## start RECORDS SUPPLIED
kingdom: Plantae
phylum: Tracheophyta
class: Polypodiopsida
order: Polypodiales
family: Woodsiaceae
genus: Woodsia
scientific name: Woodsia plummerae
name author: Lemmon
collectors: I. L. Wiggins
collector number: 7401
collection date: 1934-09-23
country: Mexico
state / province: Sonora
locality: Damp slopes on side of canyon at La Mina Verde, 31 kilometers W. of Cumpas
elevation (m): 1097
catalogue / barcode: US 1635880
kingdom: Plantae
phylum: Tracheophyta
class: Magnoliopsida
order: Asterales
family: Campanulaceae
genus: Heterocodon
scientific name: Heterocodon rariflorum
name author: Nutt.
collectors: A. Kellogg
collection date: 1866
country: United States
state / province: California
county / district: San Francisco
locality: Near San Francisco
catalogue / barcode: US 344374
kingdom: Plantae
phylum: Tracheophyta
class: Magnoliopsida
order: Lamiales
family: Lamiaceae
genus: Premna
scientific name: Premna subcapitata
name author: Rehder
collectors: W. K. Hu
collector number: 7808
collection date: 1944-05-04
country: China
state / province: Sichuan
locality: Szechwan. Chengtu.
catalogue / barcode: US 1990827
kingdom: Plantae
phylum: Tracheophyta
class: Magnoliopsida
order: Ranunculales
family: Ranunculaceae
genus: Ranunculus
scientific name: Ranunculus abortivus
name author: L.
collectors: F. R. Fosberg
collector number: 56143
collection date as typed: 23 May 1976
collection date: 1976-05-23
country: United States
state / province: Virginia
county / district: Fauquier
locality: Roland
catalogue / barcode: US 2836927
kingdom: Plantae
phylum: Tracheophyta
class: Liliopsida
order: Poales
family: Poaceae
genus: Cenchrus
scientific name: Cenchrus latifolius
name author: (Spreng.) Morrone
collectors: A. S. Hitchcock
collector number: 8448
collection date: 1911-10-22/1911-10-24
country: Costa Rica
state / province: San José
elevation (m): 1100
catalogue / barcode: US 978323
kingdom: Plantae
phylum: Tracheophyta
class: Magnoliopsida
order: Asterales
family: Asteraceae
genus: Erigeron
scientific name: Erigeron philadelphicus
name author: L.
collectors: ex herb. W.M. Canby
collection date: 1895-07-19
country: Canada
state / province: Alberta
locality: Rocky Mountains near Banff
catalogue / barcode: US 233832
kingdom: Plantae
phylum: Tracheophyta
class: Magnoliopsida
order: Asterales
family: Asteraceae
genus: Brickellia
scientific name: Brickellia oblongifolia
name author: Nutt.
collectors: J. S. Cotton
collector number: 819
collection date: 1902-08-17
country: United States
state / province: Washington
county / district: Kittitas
## end RECORDS SUPPLIED
**SET TASK**
Rewrite the lines starting at the line that contains "genus: Erigeron" and ending at the last line of the rows, swapping "collection date" for "date collected" and leaving everything else unchanged.

**EXERCISE RESPONSE**
genus: Erigeron
scientific name: Erigeron philadelphicus
name author: L.
collectors: ex herb. W.M. Canby
date collected: 1895-07-19
country: Canada
state / province: Alberta
locality: Rocky Mountains near Banff
catalogue / barcode: US 233832
kingdom: Plantae
phylum: Tracheophyta
class: Magnoliopsida
order: Asterales
family: Asteraceae
genus: Brickellia
scientific name: Brickellia oblongifolia
name author: Nutt.
collectors: J. S. Cotton
collector number: 819
date collected: 1902-08-17
country: United States
state / province: Washington
county / district: Kittitas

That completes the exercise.